Veysel'in gönlünden görebilmek
Anadolu'nun bereketli topraklarında yetişmiş, sazının ardında bizi bize anlatmış, kendi yolculuğuna bizleri eşlik etmiş "Halk Edebiyatı" denildiğinde; Karacaoğlan'dan Erzurumlu Emrah'a, Muharrem Ertaş'tan Neşet Ertaş'a, Veysel Şatıroğlu'ndan Mahsuni Şerif'e ve Ali Ekber Çiçek, Aşık Reyhani, Aşık Daimi, Murat Çobanoğlu'na varıncaya kadar nice gönülleri, isimleri yazabiliriz.
Birçok insan gibi bizimde gönlümüzde Veysel Şatıroğlu'nun yeri ayrıdır. Yedi yaşında iken yakalandığı "Çiçek" hastalığı sebebiyle görme yetisini kaybeder.
Veysel'in yolculuğunun başlangıcının yaşadığı hastalıkla olması ve Veysel'in dünya gözünü kapatan hastalığın adının "Çiçek" olması ne tezattır…
Dünya gözü kapanan Veysel'in gönül gözünü açmasına sebeb olan şey ise babasının oyalanması için kendisine getirdiği saz olur. Sazı ile bütünleşen Veysel'in 30'lu yaşlara geldiğinde sonuna kadar açılan gönül penceresinden dökülen sözler, bizlere;
Güzelliğin on par'etmez
Bu bendeki âşk olmasa
Eğlenecek yer bulaman
Gönlümdeki köşk olmasa
Dizeleriyle sevdayı anlatırken,
Dost dost diye nicesine sarıldım
Benim sâdık yârim kara topraktır
Beyhude dolandım boşa yoruldum
Benim sâdık yârim kara topraktır
Dizeleriyle insanın yaşam süreci içinde topraktan gelip, toprağa gideceğini ve her şeyinle seni saracak tek sadık yârin toprak olacağını, kulağımızdan gönlümüze nağmelerle aktarır,
Yıllarca aradım kendi kendimi
Hiçbir türlü bulamadım ben beni
Hayal mıyım ürüya mı bilinmez
Hiçbir türlü bulamadım ben beni
İnsan mıyım mahluk muyum ot muyum
Ekilir biçilir bir nebat mıyım
Yoksa görünüşte bir sıfat mıyım
Hiçbir türlü bulamadım ben beni
Leyla mıyım Mecnun muyum çöl müyüm
Arı mıyım çiçek miyim bal mıyım
Köle miyim bir güzele kul muyum
Hiçbir türlü bulamadım ben beni
Varlığım yokluğum bir Veysel adım
Gök kubbede kalacaktır ses kadim
Elli üç yıl kendi kendim aradım
Hiçbir türlü bulamadım ben beni
Dizeleriyle ise,
Uzun ince bir yoldayım
Gidiyorum gündüz gece
Bilmiyorum ne haldeyim
Gidiyorum gündüz gece
Dünyaya geldiğim anda
Yürüdüm aynı zamanda
İki kapılı bir handa
Gidiyorum gündüz gece
Dizeleriyle anlattığı "Uzun İnce Bir Yolculuğun" içsel arayışını bütünleştirerek anlatır bize…

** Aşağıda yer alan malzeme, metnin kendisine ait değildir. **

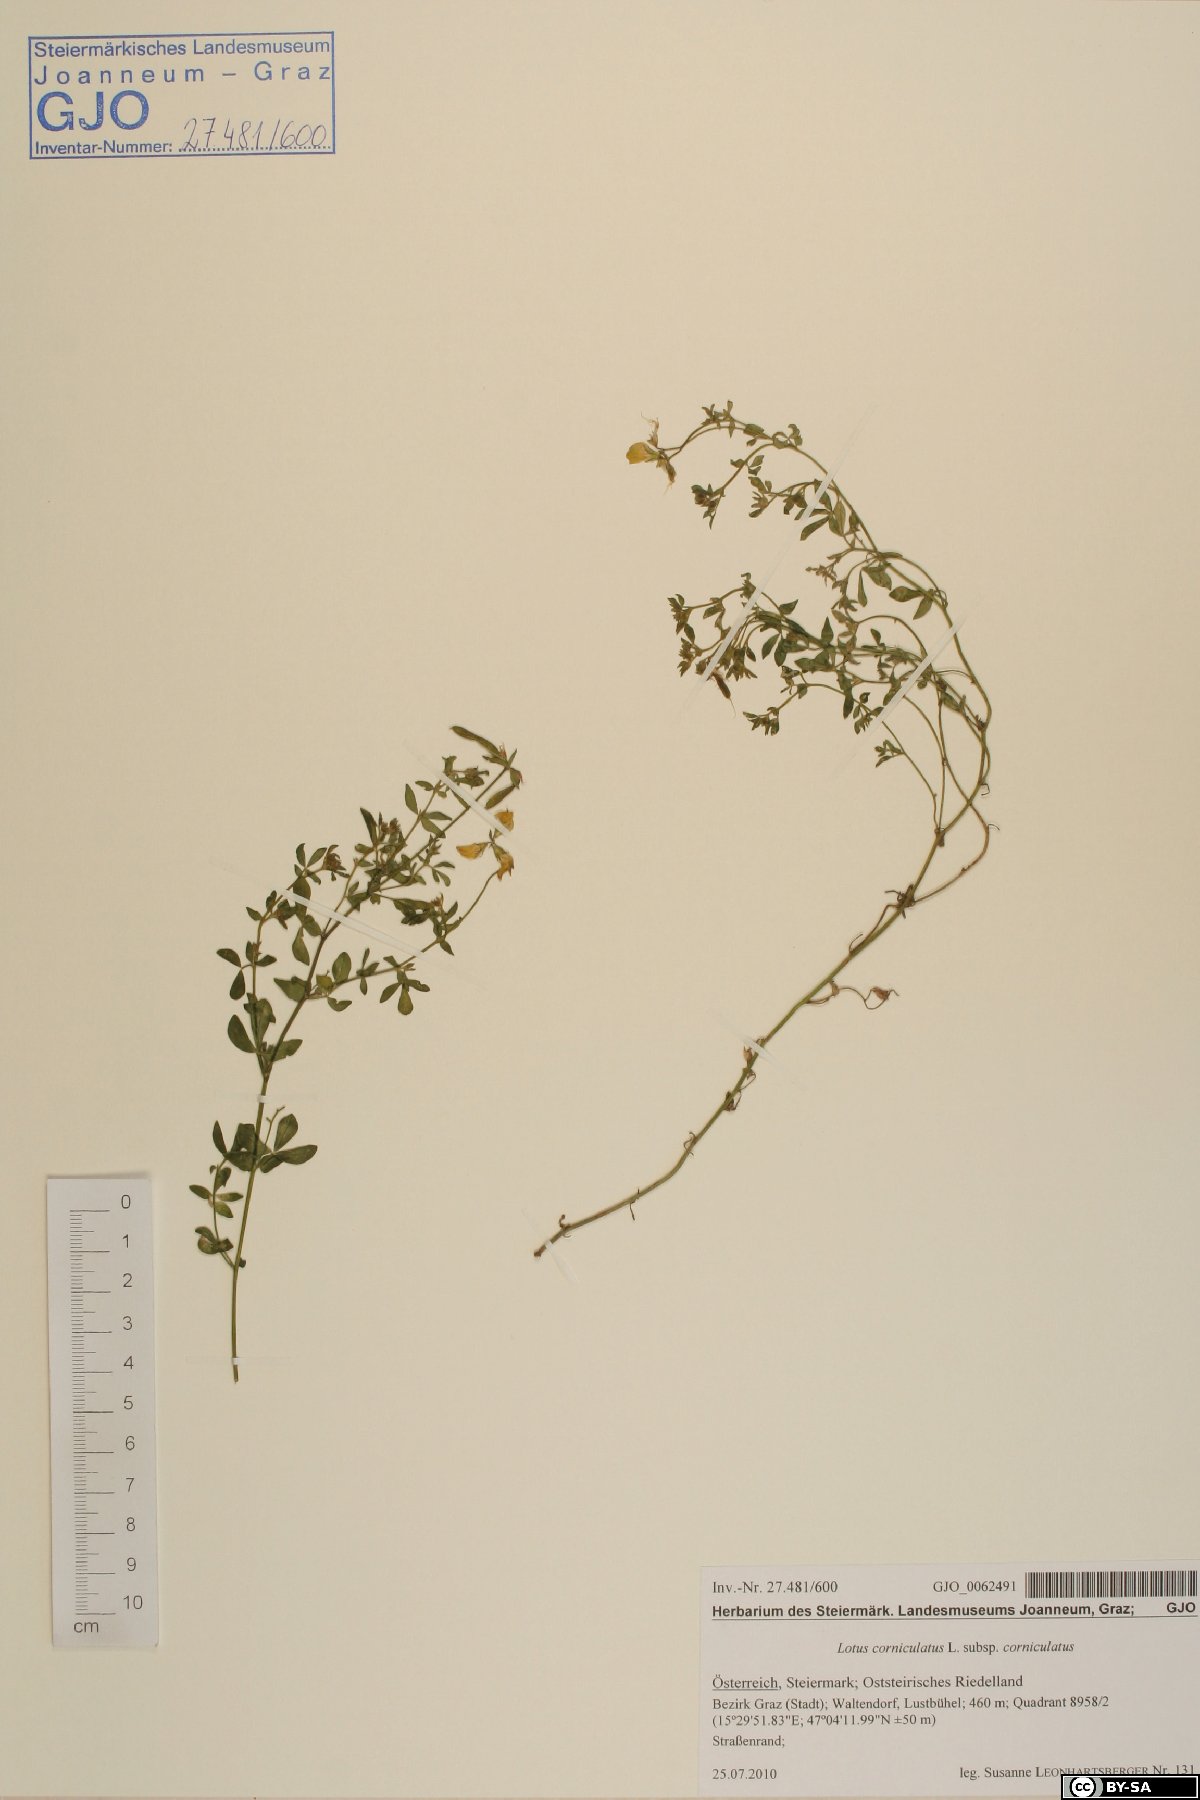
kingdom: Plantae
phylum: Tracheophyta
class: Magnoliopsida
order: Fabales
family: Fabaceae
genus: Lotus
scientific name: Lotus corniculatus
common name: Common bird's-foot-trefoil
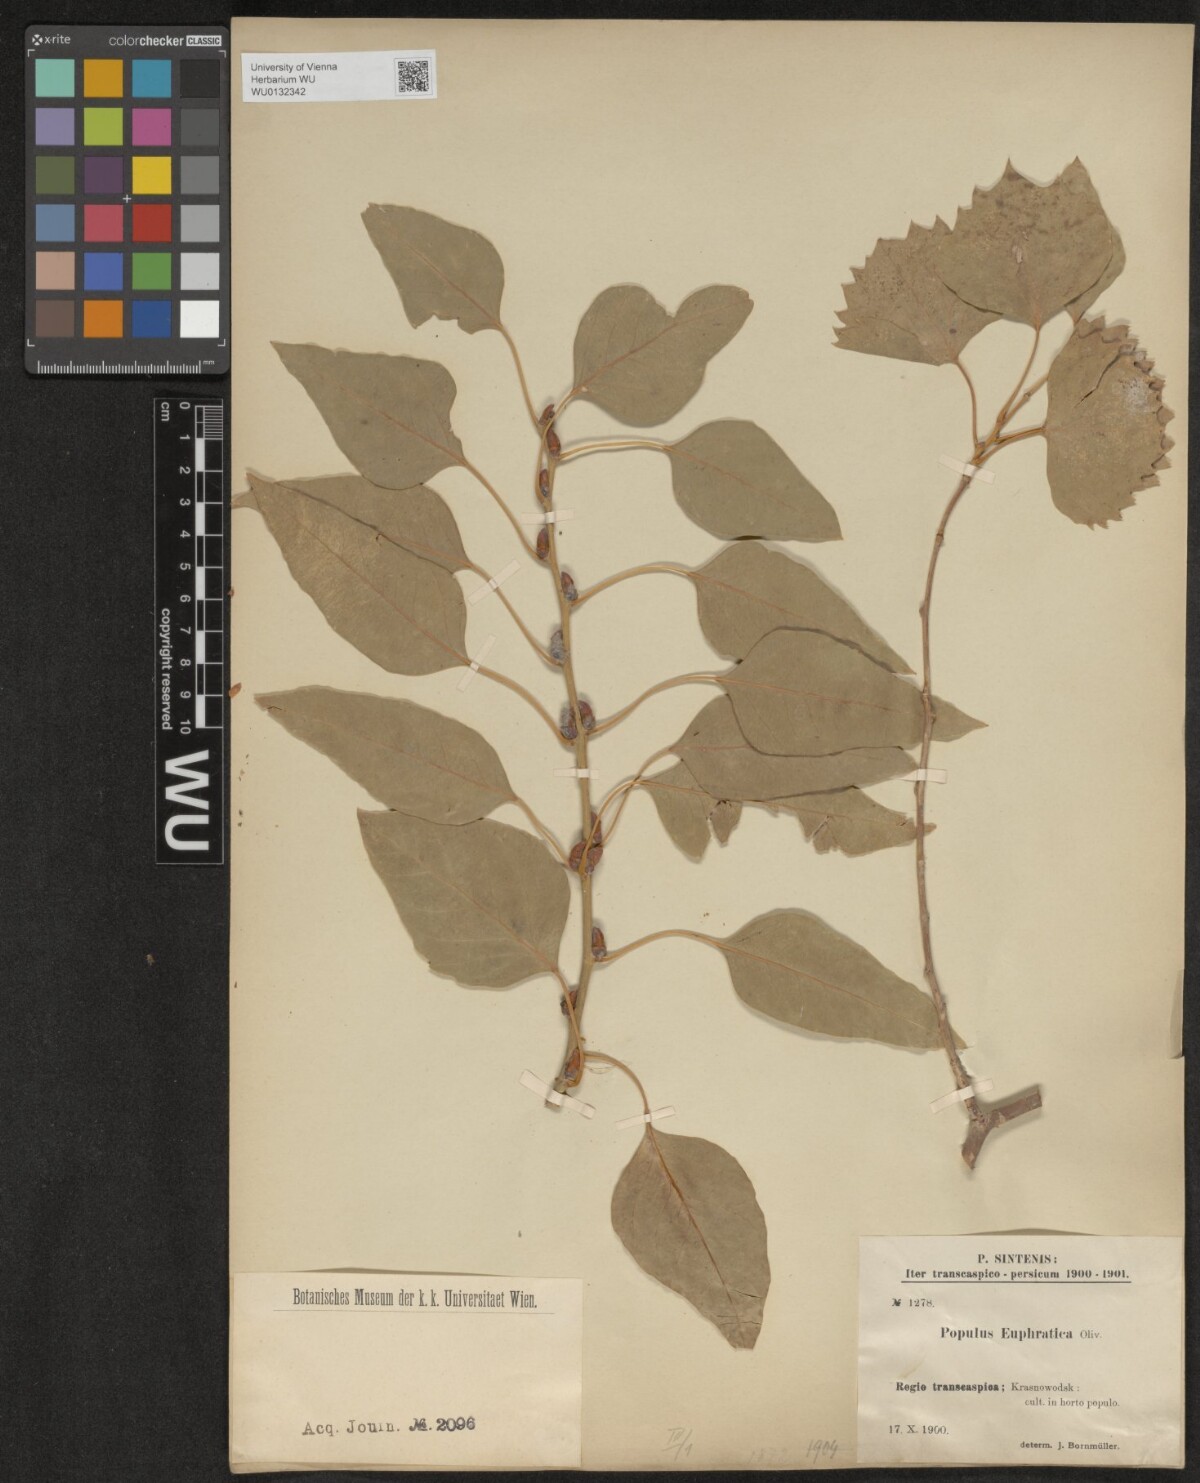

Bu güzel ülkenin, bereketli topraklarında yetişmiş sözün ve sazın üstadı olmuş bu kadar değerin ve geride bıraktıkları eserlerin, bugünün popüler kültürü altında kalması, anlaşılmaması, değer görmemesi hatta ötekileştirilmesinin ifade ettiği tek bir anlam vardır o da yozlaşmak.
Her alanda, her yerde ve bu iş müzikle başladı. İnsanın gıda kaynağı bozuldu, ruhsuzlaşmış bir gelecekle, geleceğe bakamamak kaderimiz oldu.